I have a long string in an unusual but consistent format that I want to convert to a pandas data frame. Below is an example of the format that repeats:
' {"Col A":"Val","Col B":10,"Col C":1},{"Col A":"Val","Col B":4,"Col C":0} '
The desired data frame would be this:
Col A Col B Col C
"Val" 10 1
"Val" 4 0
I have tried splitting the string by brackets as a delimiter, but I have not been able to convert each split into a row due to varying datatypes.
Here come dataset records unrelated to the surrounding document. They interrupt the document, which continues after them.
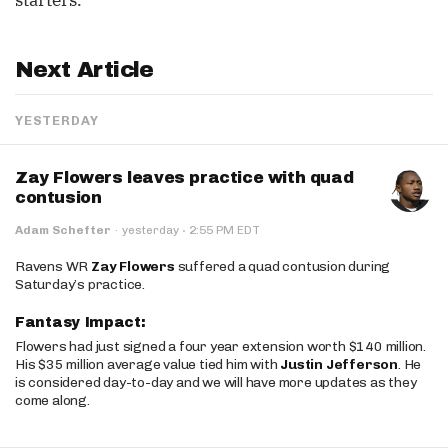
starters.
Next Article
YESTERDAY
Zay Flowers leaves practice with quad
contusion
·
Adam Schefter
·
yesterday
2:55 PM EDT
Ravens WR
Zay Flowers
suffered a quad contusion during
Saturday’s practice.
Fantasy Impact:
Flowers had just signed a four year extension worth $140 million.
His $35 million average value tied him with
Justin Jefferson
. He
is considered day-to-day and we will have more updates as they
come along.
Is there an easier way of doing this?
CodePudding user response:
The easiest way that I can imagine.
import json
import pandas as pd
txt = ' {"Col A":"Val","Col B":10,"Col C":1},{"Col A":"Val","Col B":4,"Col C":0} '
# simulate a list of dicts and parse it like a json file
data = json.loads(f'[{txt}]')
df = pd.DataFrame(data)
CodePudding user response:
eval()
also works for this case:
pd.DataFrame(eval(txt))
Col A Col B Col C
0 Val 10 1
1 Val 4 0
CodePudding user response:
You can evaluate the string as dictionary or interpret it as JSON.
To evaluate don't use eval
(dangerous) but ast.literal_eval
:
s = ' {"Col A":"Val","Col B":10,"Col C":1},{"Col A":"Val","Col B":4,"Col C":0} '
from ast import literal_eval
import pandas as pd
df = pd.DataFrame(literal_eval(s.strip()))
For JSON, use pandas.read_json
directly:
s = ' {"Col A":"Val","Col B":10,"Col C":1},{"Col A":"Val","Col B":4,"Col C":0} '
import pandas as pd
df = pd.read_json(f'[{s}]')
Output:
Col A Col B Col C
0 Val 10 1
1 Val 4 0